Network codes are sets of technical, and commercial rules that govern the relationship between operators, and users of the grids, in addition to ensuring the smooth functioning of the gas transmission systems and facilities.

“The working group, in strict coordination with the relevant operators, has prepared a full-scale draft Transmission Network Code and a Model Distribution Network Code. The former is being reviewed by the designated transmission system operator (TSO), and is expected to be approved by the Regulator, while the latter will be the reference model for all distribution network operators, who can introduce variations to the model if justified by the specific characteristics of their distribution low pressure grids,” Al Mazni notes.

The codes are expected to be used in communication between parties, parties’ liabilities, capacity booking and transfer, nominations, measurement, physical and commercial balancing, invoicing, and emergency procedures.

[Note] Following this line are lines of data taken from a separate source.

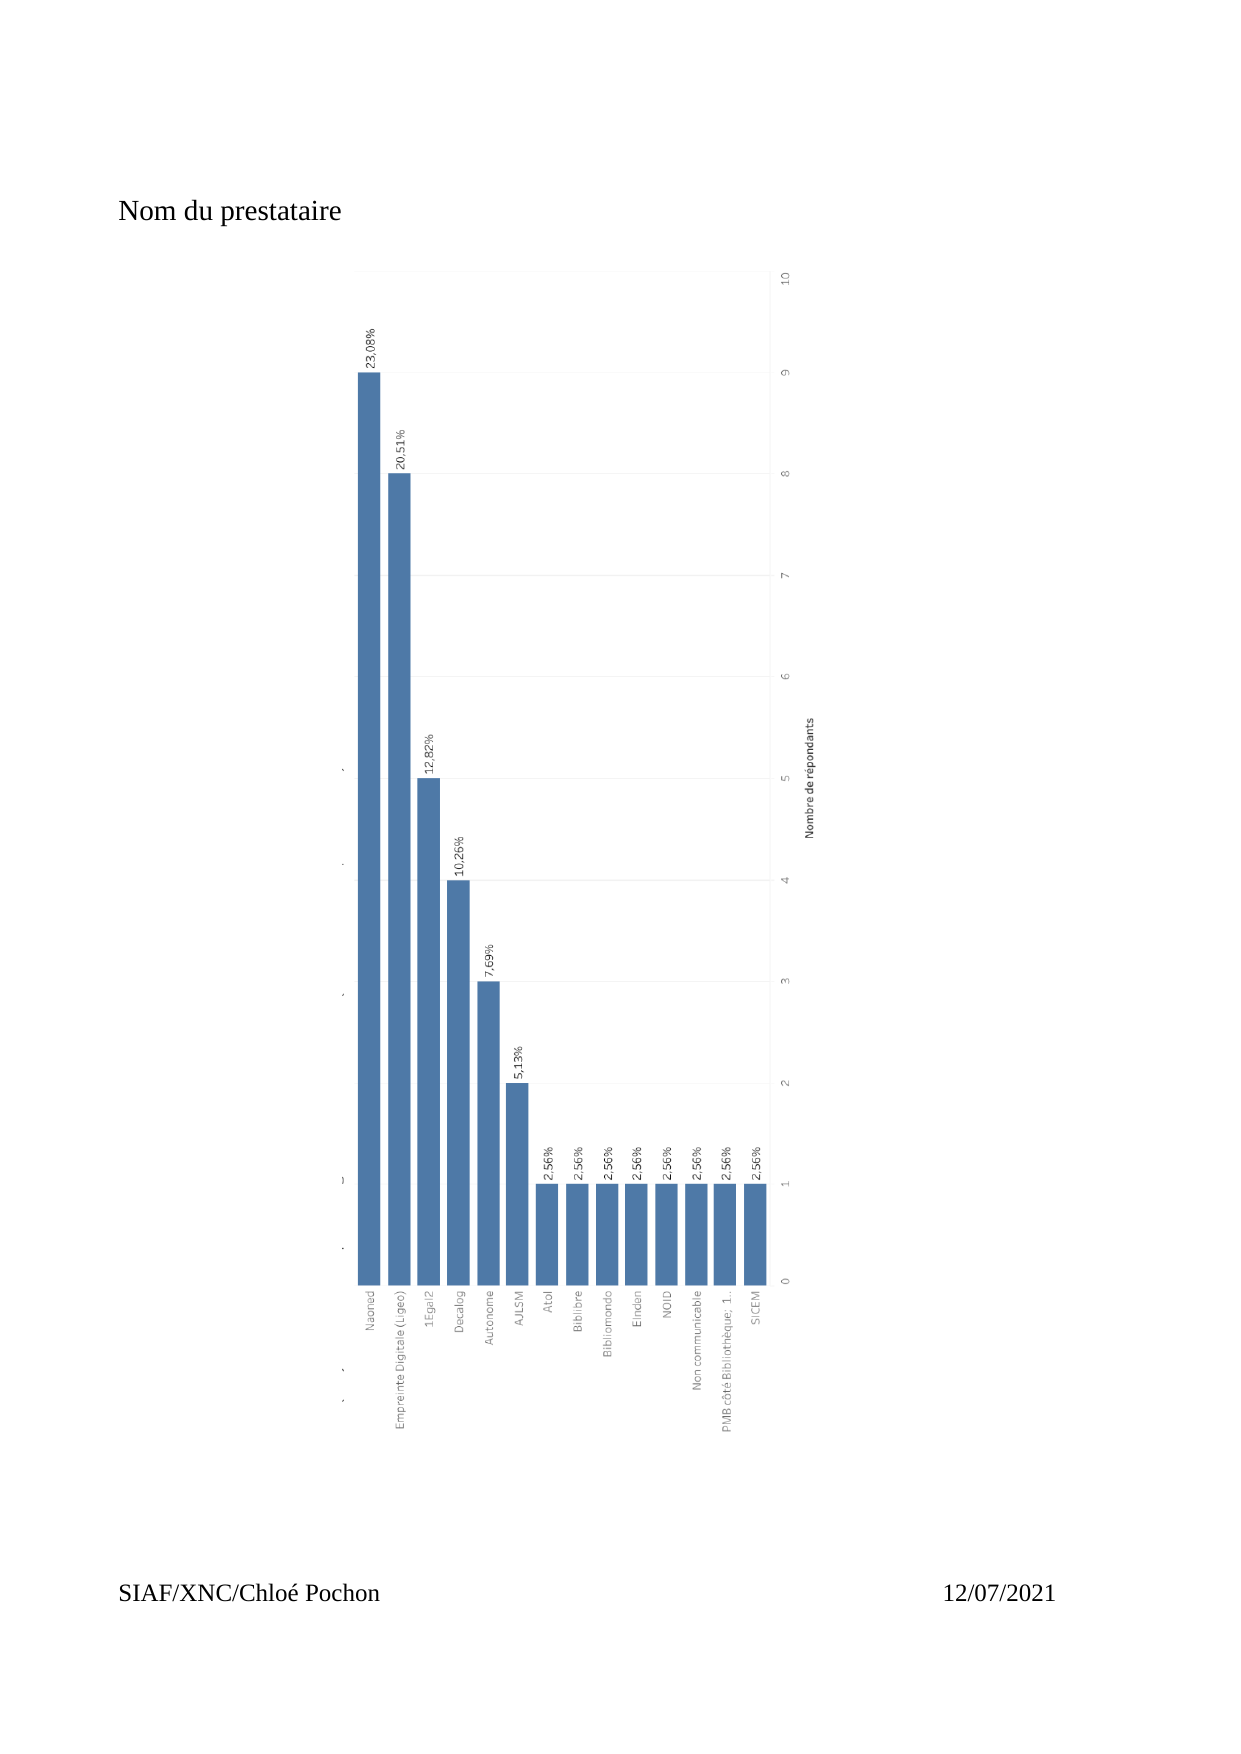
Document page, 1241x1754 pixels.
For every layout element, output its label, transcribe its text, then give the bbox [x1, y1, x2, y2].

subtitle Nom du prestataire [118, 193, 1122, 227]
picture [342, 272, 822, 1434]
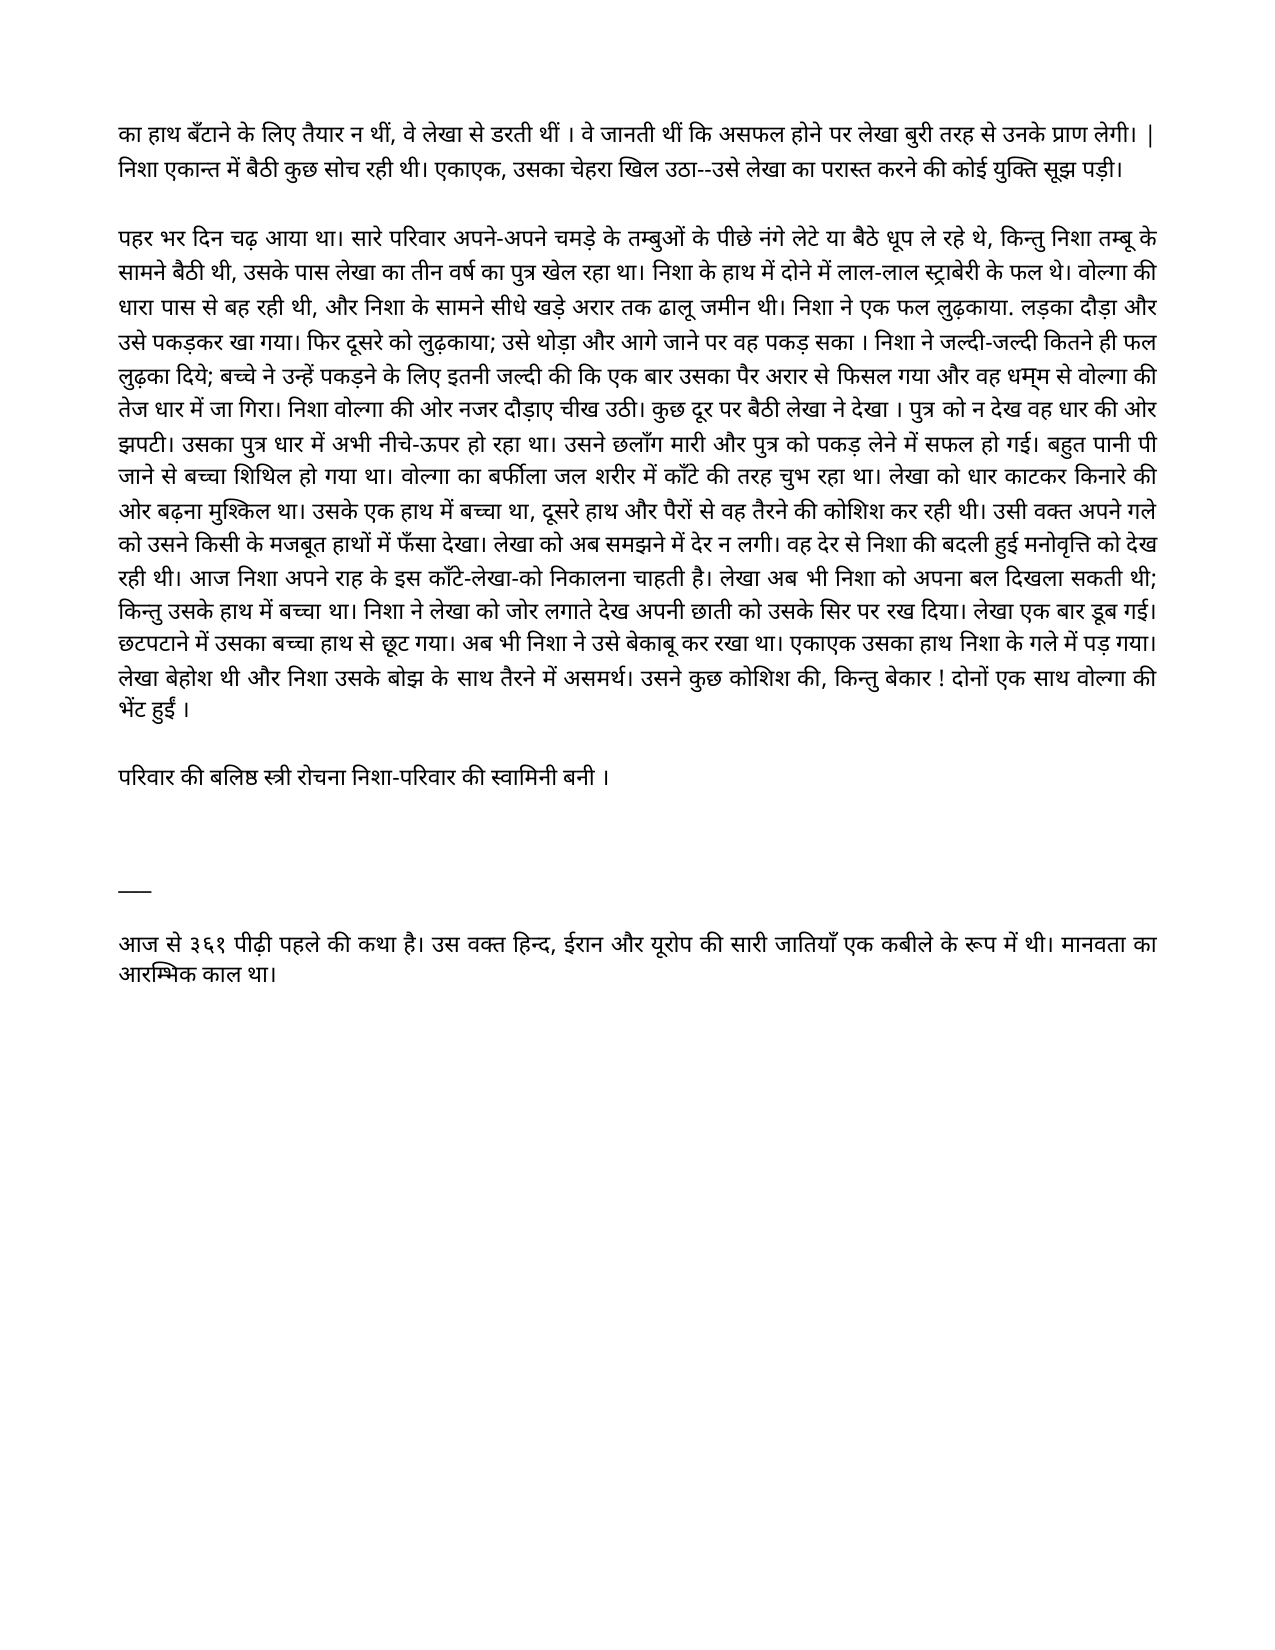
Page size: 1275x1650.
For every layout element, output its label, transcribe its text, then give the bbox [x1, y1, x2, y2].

text पहर भर दिन चढ़ आया था। सारे परिवार अपने-अपने चमड़े के तम्बुओं के पीछे नंगे लेटे या बैठे धूप ले रहे थे, किन्तु निशा तम्बू के सामने बैठी थी, उसके पास लेखा का तीन वर्ष का पुत्र खेल रहा था। निशा के हाथ में दोने में लाल-लाल स्ट्राबेरी के फल थे। वोल्गा की धारा पास से बह रही थी, और निशा के सामने सीधे खड़े अरार तक ढालू जमीन थी। निशा ने एक फल लुढ़काया. लड़का दौड़ा और उसे पकड़कर खा गया। फिर दूसरे को लुढ़काया; उसे थोड़ा और आगे जाने पर वह पकड़ सका । निशा ने जल्दी-जल्दी कितने ही फल लुढ़का दिये; बच्चे ने उन्हें पकड़ने के लिए इतनी जल्दी की कि एक बार उसका पैर अरार से फिसल गया और वह धम्म से वोल्गा की तेज धार में जा गिरा। निशा वोल्गा की ओर नजर दौड़ाए चीख उठी। कुछ दूर पर बैठी लेखा ने देखा । पुत्र को न देख वह धार की ओर झपटी। उसका पुत्र धार में अभी नीचे-ऊपर हो रहा था। उसने छलाँग मारी और पुत्र को पकड़ लेने में सफल हो गई। बहुत पानी पी जाने से बच्चा शिथिल हो गया था। वोल्गा का बर्फीला जल शरीर में काँटे की तरह चुभ रहा था। लेखा को धार काटकर किनारे की ओर बढ़ना मुश्किल था। उसके एक हाथ में बच्चा था, दूसरे हाथ और पैरों से वह तैरने की कोशिश कर रही थी। उसी वक्त अपने गले को उसने किसी के मजबूत हाथों में फँसा देखा। लेखा को अब समझने में देर न लगी। वह देर से निशा की बदली हुई मनोवृत्ति को देख रही थी। आज निशा अपने राह के इस काँटे-लेखा-को निकालना चाहती है। लेखा अब भी निशा को अपना बल दिखला सकती थी; किन्तु उसके हाथ में बच्चा था। निशा ने लेखा को जोर लगाते देख अपनी छाती को उसके सिर पर रख दिया। लेखा एक बार डूब गई। छटपटाने में उसका बच्चा हाथ से छूट गया। अब भी निशा ने उसे बेकाबू कर रखा था। एकाएक उसका हाथ निशा के गले में पड़ गया। लेखा बेहोश थी और निशा उसके बोझ के साथ तैरने में असमर्थ। उसने कुछ कोशिश की, किन्तु बेकार ! दोनों एक साथ वोल्गा की भेंट हुईं । [118, 222, 1157, 727]
text का हाथ बँटाने के लिए तैयार न थीं, वे लेखा से डरती थीं । वे जानती थीं कि असफल होने पर लेखा बुरी तरह से उनके प्राण लेगी। | निशा एकान्त में बैठी कुछ सोच रही थी। एकाएक, उसका चेहरा खिल उठा--उसे लेखा का परास्त करने की कोई युक्ति सूझ पड़ी। [118, 118, 1157, 187]
text आज से ३६१ पीढ़ी पहले की कथा है। उस वक्त हिन्द, ईरान और यूरोप की सारी जातियाँ एक कबीले के रूप में थी। मानवता का आरम्भिक काल था। [118, 928, 1157, 992]
text परिवार की बलिष्ठ स्त्री रोचना निशा-परिवार की स्वामिनी बनी । [118, 761, 1157, 794]
text ___ [118, 863, 1157, 897]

Role of the Transmission System Operator

The TSO is the entity responsible for the transmission of gas, operation, maintenance, and development of the transmission system. The role of the TSO is to ensure that transparency and nondiscrimination exists between users of the grid.

When the regulation is fully operational, the TSO will be a separate entity from any other undertaking, and will carry out activities related to gas supply, whether the origin of the gas is local or through import.

If the TSO carries out non-regulated gas activities, such as gas processing, petrochemical processes or equipment engineering or inspection, a clear accounting separation is implemented in order to guarantee a correct calculation of the transmission tariff.

In conclusion, Al Mazni noted that the Ministry of Petroleum will continue to coordinate with the government on a number of issues, including defining and updating criteria for eligible consumers, market opening steps and timeline, setting prices for non-eligible consumers, and designating the supplier or suppliers for non-eligible consumers.